A ARTIGO 19 vem a público expressar total repúdio aos ataques do Presidente da República às jornalistas Miriam Leitão, apresentadora da TV Globo, e Isadora Peron, repórter do Jornal Valor Econômico. Os dois casos recentes são emblemáticos em relação a uma prática de intimidação que atinge comunicadores e, em especial, as mulheres comunicadoras e defensoras de direitos humanos no Brasil.
Nos recém completados 200 dias do mandato de Jair Bolsonaro (PSL), já foram registradas inúmeras declarações que reforçam a desqualificação da imprensa e do trabalho de comunicadores no Brasil e podem conduzir a um cerceamento do direito à informação de toda população. A ARTIGO 19 consolidou alguns desses casos em uma linha do tempo que sistematizou os que aconteceram nos 100 primeiros dias de mandato, completados no mês de abril. Essa sistematização acendeu um alerta em relação à institucionalização de violações à liberdade de imprensa e à mobilização de discriminações em alguns casos.

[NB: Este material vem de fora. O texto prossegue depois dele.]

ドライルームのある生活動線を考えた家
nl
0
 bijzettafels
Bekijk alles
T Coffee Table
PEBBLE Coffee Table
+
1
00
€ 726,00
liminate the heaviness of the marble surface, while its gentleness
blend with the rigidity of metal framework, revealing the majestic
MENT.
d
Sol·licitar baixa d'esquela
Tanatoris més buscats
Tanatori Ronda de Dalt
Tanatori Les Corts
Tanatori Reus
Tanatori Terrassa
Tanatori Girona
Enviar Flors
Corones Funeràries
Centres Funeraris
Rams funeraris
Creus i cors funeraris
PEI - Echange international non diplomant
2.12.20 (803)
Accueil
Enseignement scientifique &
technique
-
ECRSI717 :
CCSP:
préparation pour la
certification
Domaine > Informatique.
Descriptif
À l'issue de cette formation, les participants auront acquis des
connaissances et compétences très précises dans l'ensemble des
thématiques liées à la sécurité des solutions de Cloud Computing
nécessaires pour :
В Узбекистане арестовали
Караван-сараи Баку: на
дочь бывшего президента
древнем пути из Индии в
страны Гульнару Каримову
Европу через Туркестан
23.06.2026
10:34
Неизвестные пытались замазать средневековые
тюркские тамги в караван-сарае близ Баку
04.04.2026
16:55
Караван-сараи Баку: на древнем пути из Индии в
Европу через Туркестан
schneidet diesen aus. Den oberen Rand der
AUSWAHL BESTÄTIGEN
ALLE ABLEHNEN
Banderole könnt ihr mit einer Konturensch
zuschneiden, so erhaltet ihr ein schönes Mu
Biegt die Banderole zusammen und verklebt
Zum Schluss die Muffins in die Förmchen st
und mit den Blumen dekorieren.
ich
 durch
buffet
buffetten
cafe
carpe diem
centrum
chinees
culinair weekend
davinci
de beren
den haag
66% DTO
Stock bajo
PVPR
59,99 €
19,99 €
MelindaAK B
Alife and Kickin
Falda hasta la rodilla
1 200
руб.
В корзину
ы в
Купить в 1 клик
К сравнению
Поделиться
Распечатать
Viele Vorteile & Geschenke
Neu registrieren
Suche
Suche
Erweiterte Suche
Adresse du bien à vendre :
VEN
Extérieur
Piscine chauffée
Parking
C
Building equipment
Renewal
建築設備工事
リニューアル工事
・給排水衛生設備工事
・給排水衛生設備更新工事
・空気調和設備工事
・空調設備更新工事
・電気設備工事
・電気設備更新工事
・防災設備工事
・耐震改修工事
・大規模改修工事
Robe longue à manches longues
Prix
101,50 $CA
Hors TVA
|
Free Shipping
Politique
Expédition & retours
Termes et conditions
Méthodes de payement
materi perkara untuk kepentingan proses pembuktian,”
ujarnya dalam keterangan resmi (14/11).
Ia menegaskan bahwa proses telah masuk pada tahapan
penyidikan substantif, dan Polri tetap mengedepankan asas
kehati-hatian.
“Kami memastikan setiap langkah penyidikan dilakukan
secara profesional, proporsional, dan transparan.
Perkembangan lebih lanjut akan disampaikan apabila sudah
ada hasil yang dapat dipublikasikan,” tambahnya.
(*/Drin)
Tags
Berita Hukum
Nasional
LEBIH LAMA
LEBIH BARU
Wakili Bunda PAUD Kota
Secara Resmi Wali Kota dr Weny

Nesse sentido, as declarações que deslegitimam a atuação de mulheres jornalistas seguem acontecendo desde então como mostram os dois graves episódios recentes. Na sexta-feira, dia 19/07, durante um café da manhã com jornalistas estrangeiros no Palácio do Planalto, o presidente foi questionado sobre o cancelamento da participação de Miriam Leitão em um evento como parte de uma resposta dos organizadores a um manifesto que circulou nas redes sociais contra a participação da jornalista por seu suposto ‘viés ideológico’. O Presidente da República, ao se manifestar sobre o acontecimento fez afirmações que não são verdadeiras sobre a vida da jornalista, levando a própria TV Globo, emissora em que Miriam é apresentadora, a repudiar a atitude (Veja mais).
Outro episódio envolvendo Jair Bolsonaro aconteceu durante uma entrevista coletiva no sábado (20/07), em que, ao ser questionado pela repórter Isadora Peron, do Jornal Valor Econômico, sobre suas declarações pejorativas em relação à região Nordeste do país, o presidente respondeu: “pelo amor de Deus, né. Se eu te chamar de feia agora, acabou o mundo. Todas as mulheres vão estar contra mim”. A jornalista relatou o caso em sua conta no Twitter.
Vale destacar que na linha do tempo sistematizada pela ARTIGO 19 em abril, em 4 dos 6 casos que envolviam pessoas específicas o alvo dos ataques eram mulheres (e em quatro casos foi a imprensa de modo geral). Um desses casos foi dirigido justamente a repórter Isadora Peron – ou seja, o grave comportamento é reincidente. É preciso lembrar que essa prática de ataques e desqualificação dos profissionais de imprensa e comunicadores têm se tornado recorrentes nas falas do presidente, sobretudo quando este é questionado sobre seu governo ou sua própria conduta.
A ARTIGO 19 reforça que a garantia da liberdade de expressão passa pela diversidade de vozes – o que inclui garantir um ambiente seguro para mulheres comunicadores – e que a igualdade de gênero é extremamente importante para o fortalecimento do direito à informação. Destacamos ainda que, apesar das tentativas de intimidação, mulheres jornalistas fizeram e têm feito contribuições importantes para o debate público. Apurar e viabilizar múltiplas opiniões, acompanhar os acontecimentos e trazer informações sobre o governo a partir de diferentes perspectivas não é apenas saudável, é fundamental para a democracia e para a garantia do direito da população à informação em momentos decisórios e em processos democráticos.
Nesse sentido, além de manifestar repúdio, a ARTIGO 19 insta que os representantes do poder público ajam de acordo com normas internacionais e nacionais e que sua atuação seja pautada pela garantia e respeito ao exercício profissional, à liberdade de expressão, liberdade de imprensa e ao direito à informação. Em recomendação recente, o Conselho Nacional de Direitos Humanos orienta que representantes do Estado “reconheçam constante, explícita e publicamente a legitimidade e o valor do jornalismo e da comunicação, mesmo em situações em que a informação divulgada possa ser crítica ou inconveniente aos interesses dos governo” e que “jamais sejam agentes diretos ou promovam violações ao direito à liberdade de expressão, incitem discriminações ou criem ambientes que conduzam à violência contra comunicadores, seja física, verbal ou na esfera digital”.